SES heyetinin 12 Şubat’ta Nurdağı’nda yaptığı incelemeye ilişkin notunda şu bilgiler yer aldı:

“RESMİ BİLDİRİLEN ÖLÜMLER 980. TAHMİN EDİLEN 5 BİN”

“Binaların yüzde 30’u enkaz altında, ağır hasar yüzde 40-50, hafif hasarlı-hasarsız yüzde 10-20. Arama kurtarma ilk gün halk ve gönüllü gelenler tarafından yürütülmüş. Donanımlı ekipler 3’üncü gün başlamış, halen çok yetersiz. İlk gün enkaz altından çok sayıda canlı çıkarılmış. Hastane ağır hasarlı. Hizmet yok. Bahçesinde sahra hastanesi, UMKE ve sağlıkçılar için konteynerler var. Sağlıkçıların barınması yetersiz. Ambulans içinde kalıyorlar. Sağlıkçılar idari izin kullanamıyor. Genelge sadece birinci derece kaybı olanları ve SB kapsıyor. Üniversite personelini kapsamıyor. Eczane yok, ilaçlar sahra hastanesinin yanına getirilmiş. Mevcut eczanenin ilaçlarına el konulmuş, imza tutanağı ile. Sağlıkta en büyük sorun organizasyonun olmaması. 2 polis lojmanı tamamen çökmüş. Ağır hasar nedeniyle kent tamamen boşaltılacak. Resmi bildirilen ölümler 980. Tahmin edilen 5 bin.”

Aynı güne ait İslâhiye notu ise şöyle:

“HALEN ENKAZ ALTINDA ÇOK KİŞİ VAR. MAĞDURİYET 20 BİN”

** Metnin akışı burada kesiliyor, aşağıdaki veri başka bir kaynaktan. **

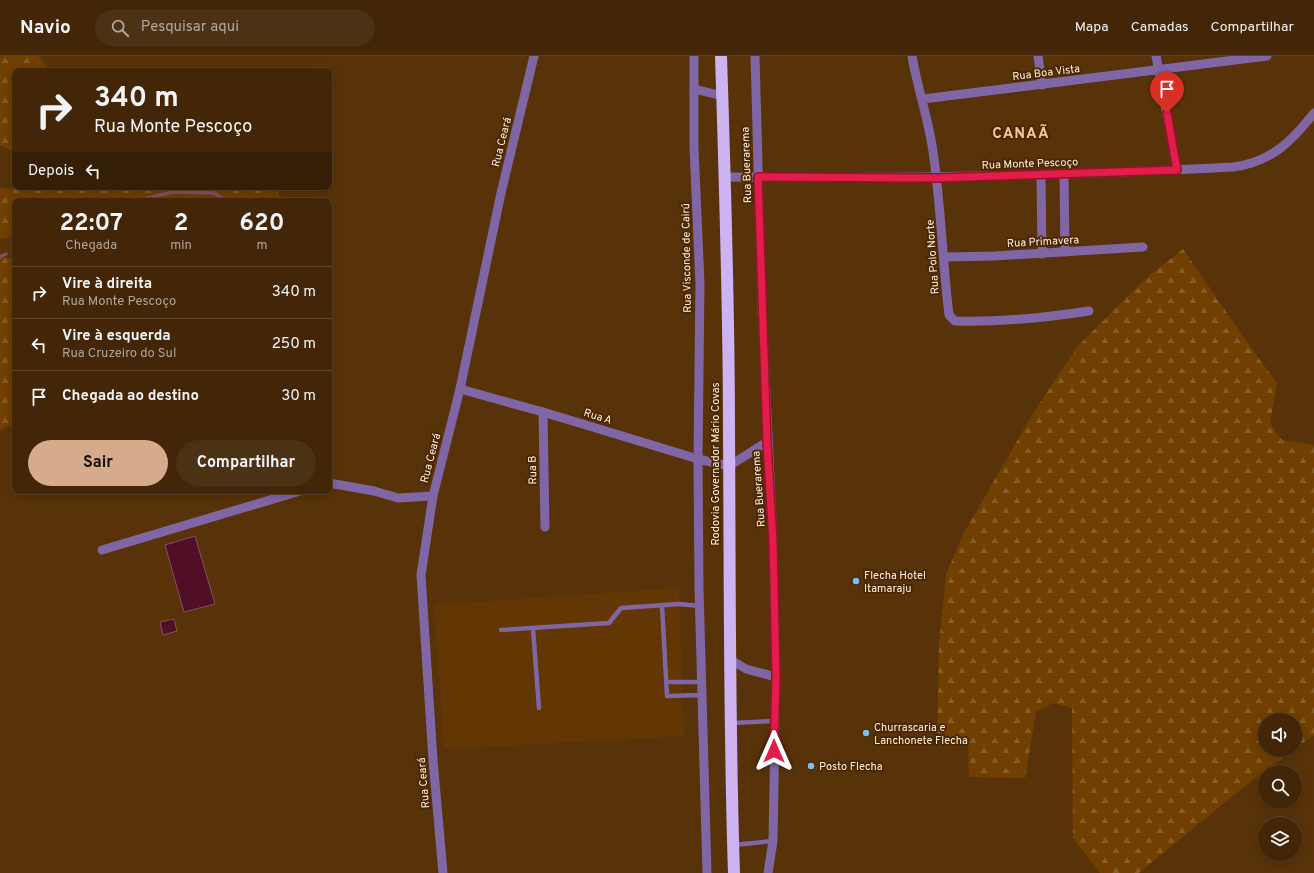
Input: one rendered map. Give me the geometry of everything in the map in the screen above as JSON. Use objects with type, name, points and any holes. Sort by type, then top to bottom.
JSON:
[{"type":"highway","name":"Rodovia Governador Mário Covas","points":[[722,56],[726,177],[729,466],[728,574],[731,660],[734,873]]},
{"type":"street","name":"Rua Ceará","points":[[443,873],[433,760],[421,575],[433,496],[460,389],[500,193],[534,56]]},
{"type":"street","name":"Rua Visconde de Cairú","points":[[694,56],[694,148],[700,284],[698,459],[701,682],[707,873]]},
{"type":"street","name":"Rua Buerarema","points":[[755,56],[767,442],[773,542],[776,677],[773,841],[768,873]]},
{"type":"street","name":"Rua Polo Norte","points":[[912,56],[923,99],[932,145],[944,257],[948,315],[955,321],[1003,322],[1089,311]]},
{"type":"street","points":[[1038,56],[1042,85]]},
{"type":"street","points":[[1156,56],[1160,70],[1177,170]]},
{"type":"street","name":"Rua Boa Vista","points":[[923,99],[1267,56]]},
{"type":"street","points":[[694,89],[723,96]]},
{"type":"street","name":"Rua Monte Pescoço","points":[[726,177],[936,178],[1041,176],[1233,167],[1249,165],[1260,161],[1294,139],[1314,113]]},
{"type":"street","points":[[1064,175],[1065,252]]},
{"type":"street","points":[[1041,176],[1042,254]]},
{"type":"street","name":"Rua Primavera","points":[[944,257],[1042,254],[1143,247]]},
{"type":"street","name":"Rua A","points":[[460,389],[543,412],[698,459],[729,466]]},
{"type":"street","name":"Rua B","points":[[543,412],[545,527]]},
{"type":"street","points":[[729,466],[767,442]]},
{"type":"street","points":[[332,484],[374,491],[398,498],[433,496]]},
{"type":"street","points":[[102,550],[290,494]]},
{"type":"street","points":[[731,660],[746,669],[776,677]]},
{"type":"lane","points":[[501,630],[609,623],[620,608],[680,604],[700,606]]},
{"type":"lane","points":[[662,606],[667,696],[702,695]]},
{"type":"lane","points":[[533,629],[539,708]]},
{"type":"lane","points":[[666,682],[701,682]]},
{"type":"lane","points":[[731,723],[775,721]]},
{"type":"lane","points":[[733,845],[773,841]]},
{"type":"shaded area","points":[[195,536],[215,604],[184,612],[165,545]]},
{"type":"shaded area","points":[[679,588],[684,736],[444,749],[434,605]]},
{"type":"shaded area","points":[[174,619],[177,631],[163,635],[160,622]]},
{"type":"green space","points":[[0,56],[38,56],[47,68],[12,68],[12,154],[11,151],[0,145]]},
{"type":"green space","points":[[0,188],[12,190],[276,190],[282,198],[12,198],[12,237],[0,239]]},
{"type":"green space","points":[[1183,249],[1277,383],[1270,423],[1282,440],[1314,445],[1314,735],[1302,744],[1302,713],[1258,713],[1258,757],[1284,757],[1273,765],[1258,765],[1258,776],[1139,873],[1100,873],[1073,838],[1072,708],[1053,703],[1036,712],[1025,778],[969,777],[968,744],[937,743],[939,645],[946,574],[964,533],[1032,415],[1077,347],[1145,279]]},
{"type":"green space","points":[[0,258],[12,258],[12,424],[0,431]]},
{"type":"waterway","points":[[148,198],[173,192],[213,193],[223,198]]},
{"type":"waterway","points":[[0,257],[6,254]]},
{"type":"place","name":"Flecha Hotel Itamaraju","points":[[856,581]]},
{"type":"place","name":"Churrascaria e Lanchonete Flecha","points":[[866,733]]},
{"type":"place","name":"Posto Flecha","points":[[811,766]]},
{"type":"district","name":"CANAÃ","points":[[1021,133]]},
{"type":"route","points":[[774,751],[776,677],[773,542],[767,442],[758,177],[936,178],[1041,176],[1177,170],[1167,113]]}]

“Deprem sonrası köye göç fazla. Toplamda 40-50 bin kişi göç etmiş. Merkezde 20 bin kişi kalmış durumda ve her geçen gün azalıyor. Ulaşım zor. Hastane kayıtlarına göre mevcut bin 100 vefat, acil koordinatörüne göre 3-4 bini bulur. Kaydedilmeden ya da köyde gömülenleri dahil ettiğimizde ölü sayısı bin 500 kişi. Halen enkaz altında çok kişi var. Mağduriyet 20 bin. 6 ASM’den biri hasarlı. Diğerleri sağlam. 13 Aile ile Hekimliği Birimine göreve çağrı yapıldı.”

13 Şubat’ta Antakya’da yapılan incelemeler sonucunda hazırlanan notta ise şöyle dendi:

“ENKAZ ALTINDAN UMUTLARIN KESİLMESİ NEDENİYLE OLSA GEREK ARAMA-KURTARMA ÇALIŞMALARINDA SAĞLIKÇILAR BULUNMUYOR”

“Ölü sayısı ile ilgili çeşitli öngörüler var 15 bin ile 120 bin arasında değişiyor. Hatay tamamen enkaz altında. Özellikle Emek, Armutlu, Harbiye, mahallelerinde ciddi yıkım var. Okullar görece daha az zarar görmesine karşı hastanelerin yıkılmış olması, ciddi hasar görmesi. Yeni kentsel dönüşüm yapılan binalar yanında halen inşaatı süren apartmanların kolon ve kirişlerinin kırılmış olması ve yıkılması not edilmesi gereken konular arasında. Hatay’da da donanımlı arama ve kurtarma faaliyetleri ancak 3’üncü gün başlayabilmiş. Bugün itibarıyla donanımlı ekiplerin sayısı artsa da hala ciddi yetersizlik var. Enkaz altından umutların kesilmesi nedeniyle olsa gerek arama-kurtarma çalışmalarında sağlıkçılar bulunmuyor. Asbest tehdidine karşı uygun maske kullanımı yok. Gezilen yerlerde en çok dikkati çeken çöp yığınları idi. Bulaşıcı hastalık için ciddi tehdit niteliği taşıdığını mutlak not etmeliyiz. Şişe suyu açısından sorun olmamasına karşın kullanma suyu ile ilgili ciddi sorun var. Klorlanmış tanker suyu ihtiyacı yakıcı bir şekilde devam ediyor. Kontrolsüz kuyu suyu kullanımı bulaşıcı hastalıklar açısından ciddi tehdit olmaya devam ediyor. Tuvalet ciddi sorun, şehrin içinde az sayıda sahra tuvaleti var. Gözlemimiz halen kullanılmayan çok sayıda okulda tuvaletler sağlam duruyor. Kadın ve engelli tuvaletleri çok iş görecek durumda. Elektrikler hala yok. Bu çadırları olumsuz etkiliyor. Isınma çok ciddi sorun.

Her gün sahadan gözlem raporlarına göre sağlık alanında da ciddi koordinasyonsuzlukların olduğu, deprem sonrası çok sayıda bulaşıcı hastalık riskinin açığa çıktığı görülmektedir. En acil olanın an itibari ile bulaşıcı hastalıkların önüne geçecek tedbirlerin alınmasıdır.”